# Doubt in SPOJ - ACODE

Ques : ACODE
I am a beginner and I tried to solve this ques using DP .It shows correct results for the testcases not involving zeroes in between the i/p number.
For example)
It fails when i/p is:
310
(shows: 2,but ans should be: 1)
10110
(shows:6,but ans should be:1)

And on submission (when I hadn’t thought about the above test cases) shows TLE.

My code:

#include <iostream>
#include <string.h>
#define ll long long
using namespace std;

ll l; //the size of i/p array

ll func(int *a, int s, int *dp)
{
//Base Case:
if (s >= l)
{
return 1;
}
//DP Case:
if (dp[s] != 0)
{
return dp[s];
}
//Recursive Case:
ll ans = 0;
if (s != l - 1)
{
int dig = a[s] * 10 + a[s + 1];
if (dig > 9 && dig <= 26)
{
ans += func(a, s + 2, dp);
dp[s] = ans;
}
}

ans += func(a, s + 1, dp);
dp[s] = ans;
return ans;
}

int main()
{
string n;
cin >> n;
while (n != "0")
{
l = n.size();
int *a = new int[l];
for (int i = 0; i < l; i++)
{
a[i] = n[i] - '0';
}
int *dp = new int[l]{0};
cout << func(a, 0, dp) << endl;
delete[] dp;
delete[] a;
cin >> n;
}
return 0;
}


@ssrivastava990 @ssjgz @cubefreak777 plzz look into this question

There’s one video for this on Youtube by pepcoding in their dp series
You can refer https://youtu.be/jFZmBQ569So
But their solution is bottom up
but still for intuition you can refer that .

### DP state

DP_i \rightarrow \text{Number of interpretations for a prefix of length $i$}

### Base Case

DP_0=DP_1=1 since there is only one interpretation for prefix of length 1& 0)
→ Question asks us to find DP_N (N is length of string)

### Transitions

DP_i=[S_i \neq0]\times DP_{i-1}+[S_{i-1}S_i \le26 \ \text{and} \ S_{i-1}\neq0]\times DP_{i-2}

1 Like

The code inside for loop is complicated!..

Code
#include <bits/stdc++.h>
using namespace std;
#pragma GCC target ("avx2")
#pragma GCC optimization ("O3")
#pragma GCC optimization ("unroll-loops")
#define lld long long int

lld n;
lld dp[5001];
string s;
//-4%3=-1

lld fun(int i)
{
int c=(s[i-1]-'0')*10+(s[i]-'0');
if(s[i]!='0')
dp[i]=1;
if(c<=26&&c>9)
dp[i]+=1;

for(int i=2;i<n;i++)
{
c=(s[i-1]-'0')*10+(s[i]-'0');
if(s[i]!='0')
dp[i]+=dp[i-1];
if(c<=26&&c>9)
dp[i]+=dp[i-2];
}
return dp[n-1];
}

int main() {
ios_base::sync_with_stdio(false);
cin.tie(NULL);
lld t;
//cin>>t;
string s1="0";
while(1)
{
cin>>s;
if(s==s1)
break;
memset(dp,0,sizeof(dp));
n=s.size();
dp[0]=1;
int res;
if(s.size()>1)
res=fun(1);
cout<<dp[n-1]<<"\n";
//for(int i=0;i<n;i++)
//cout<<dp[i]<<" ";
}
}



Oh…Got it!..Thanks

I think this idea is clear that for each i we have two choices, i.e. either we club up the last 2 indices (i & i-1) and treat them as a single character or we consider only the last letter as a single entity hence DP_i=DP_{i-1}+DP_{i-2} but there are a few edge cases that we need to cover.

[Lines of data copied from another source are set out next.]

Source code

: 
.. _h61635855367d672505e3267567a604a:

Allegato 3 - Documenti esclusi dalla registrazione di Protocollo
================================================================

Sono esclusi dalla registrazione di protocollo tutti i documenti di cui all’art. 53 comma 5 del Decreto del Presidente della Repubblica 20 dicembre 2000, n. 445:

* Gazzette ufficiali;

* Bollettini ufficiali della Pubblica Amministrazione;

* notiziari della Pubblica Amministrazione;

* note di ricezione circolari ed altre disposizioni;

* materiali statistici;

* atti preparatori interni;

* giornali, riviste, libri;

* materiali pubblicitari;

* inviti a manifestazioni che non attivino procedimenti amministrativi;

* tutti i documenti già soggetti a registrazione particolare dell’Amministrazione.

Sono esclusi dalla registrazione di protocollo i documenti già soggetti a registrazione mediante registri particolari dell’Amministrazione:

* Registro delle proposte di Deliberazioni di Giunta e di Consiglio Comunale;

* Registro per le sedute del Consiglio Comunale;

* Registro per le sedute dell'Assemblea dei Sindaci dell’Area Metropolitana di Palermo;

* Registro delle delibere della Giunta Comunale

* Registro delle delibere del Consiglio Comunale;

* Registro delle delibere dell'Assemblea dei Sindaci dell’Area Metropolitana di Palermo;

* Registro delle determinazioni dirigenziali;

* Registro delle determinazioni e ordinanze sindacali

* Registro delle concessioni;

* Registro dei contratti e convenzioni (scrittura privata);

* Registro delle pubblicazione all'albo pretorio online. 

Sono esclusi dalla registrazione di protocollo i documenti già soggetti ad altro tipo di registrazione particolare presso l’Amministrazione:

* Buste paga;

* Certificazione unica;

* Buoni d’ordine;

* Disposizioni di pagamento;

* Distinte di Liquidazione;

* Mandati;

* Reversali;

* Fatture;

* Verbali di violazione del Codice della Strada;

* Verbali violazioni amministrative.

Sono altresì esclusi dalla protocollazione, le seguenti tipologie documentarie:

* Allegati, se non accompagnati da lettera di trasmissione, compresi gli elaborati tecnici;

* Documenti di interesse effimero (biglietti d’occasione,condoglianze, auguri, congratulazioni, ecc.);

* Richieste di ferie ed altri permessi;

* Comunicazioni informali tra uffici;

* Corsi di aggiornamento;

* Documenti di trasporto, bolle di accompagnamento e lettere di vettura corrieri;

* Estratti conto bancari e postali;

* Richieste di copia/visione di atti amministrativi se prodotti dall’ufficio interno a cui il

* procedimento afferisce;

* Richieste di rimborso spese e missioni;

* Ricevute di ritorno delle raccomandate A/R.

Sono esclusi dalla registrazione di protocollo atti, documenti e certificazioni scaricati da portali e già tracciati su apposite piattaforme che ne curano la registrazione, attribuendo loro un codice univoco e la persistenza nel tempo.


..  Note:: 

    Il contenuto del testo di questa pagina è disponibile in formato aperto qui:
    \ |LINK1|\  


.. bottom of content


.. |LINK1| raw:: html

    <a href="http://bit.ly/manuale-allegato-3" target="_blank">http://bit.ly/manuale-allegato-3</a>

1. If S_{i-1}S_i is greater than 26 then we can’t include DP_{i-2} as there’s no character that is assigned a value of 26
2. if S_i=0 then we know that there’s no character which is assigned a value of 0 hence this zero is bound to be used in conjunction with S_{i-1} character to give S_{i-1}S_i=10 or 20 hence we won’t include DP_{i-1} and only include DP_{i-2} (After checking if the value is less than 26 of course)
3. If S_{i-1}=0 then we know that that we must have included S_{i-1} in conjunction with S_{i-2} to make 10 or 20 as discussed in the above point. So we cannot club up S_{i-1} & S_i to make a number like 07 or 08 etc… hence we don’t include DP_{i-2}.
code
#include "bits/stdc++.h"
using namespace std ;

int main(){
string s   ;
cin>>s  ;
while(s!="0"){
int n = s.size() ;
vector<int>dp(n+1) ;
dp[0]=dp[1]=1;
for(int i=2;i<n+1;i++){
int d = 10*(s[i-2]-'0')+s[i-1]-'0' ; // S_{i-1}S_i
if(s[i-1]!='0')
dp[i]+=dp[i-1] ;
if(d<=26&&s[i-2]!='0')
dp[i]+=dp[i-2] ;
}
cout << dp[n] << '\n' ;
cin>>s  ;
}
}


Nicely explained!..Thanks